Movies We Like
Un Couer en Hiver
I don't know if I have the academic background to write this particular review. Claude Sautet 's subdued genius of Un Couer en Hiver is threaded with music and art references I know nothing about. Yet, as an uninformed viewer I was no less affected by the interplay of silence, music and color to tell this elegant and slyly unique tale of love, betrayal and discovery through the eyes of an unlikely muse.
Un Couer may be seen as the birth of a great artist, or the tale of two (metaphorical) brothers and one love, but mostly it is the story of Stephane, a reserved violin maker who is a partner in a world class violin repair and design business within the elite sphere of classical music. His associate, the effortlessly dynamic Maxime, handles the buying, selling and deal making. He meets and greets the artists - is informed and affable while the reserved and intense Stephane is called when the violin needs a fine ear and fine repair. His passion is his control and within the first 3 minutes of the film you are under a spell so unexpected as to wonder about it days afterwards due to the brilliance of actor Daniel Auteuil.
Maxime's new love, a cold but promising violinist played by the angelical and vulnerable Emmanuelle Beart, meets and falls for Stephane quite against her tutored good sense. But her longing awakens her own passion and her music moves from eloquent precision to inflamed brilliance in repsonse.

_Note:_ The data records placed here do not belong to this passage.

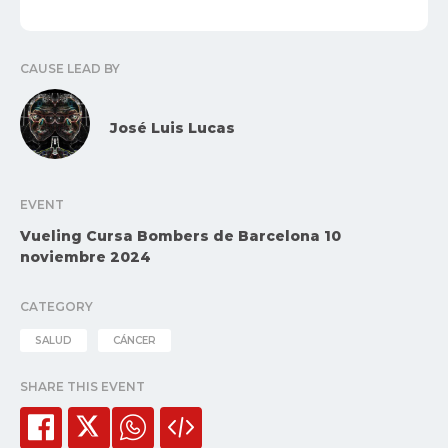
CAUSE LEAD BY
José Luis Lucas
EVENT
Vueling Cursa Bombers de Barcelona 10
noviembre 2024
CATEGORY
SALUD
CÁNCER
SHARE THIS EVENT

There is the inevitable heartbreak for everyone involved but within the atmosphere of cultured intellectuals there is an intricate examination of when and how the heart becomes engorged with love, the healing and the scars left behind.
We are presented with a rich tapestry of sound and color, expression and impression; and without slowing the pace or easing the tension Sautet gives the audience time to reflect on each character who reveals more about the other than about themselves. Within such careful storytelling we are able to study, question and be moved by all that is and isn't revealed. A heart in winter may not sleep eternal, and its inevitable rising may also be a painful one, but in the end you are awake and isn't that what life and art demand?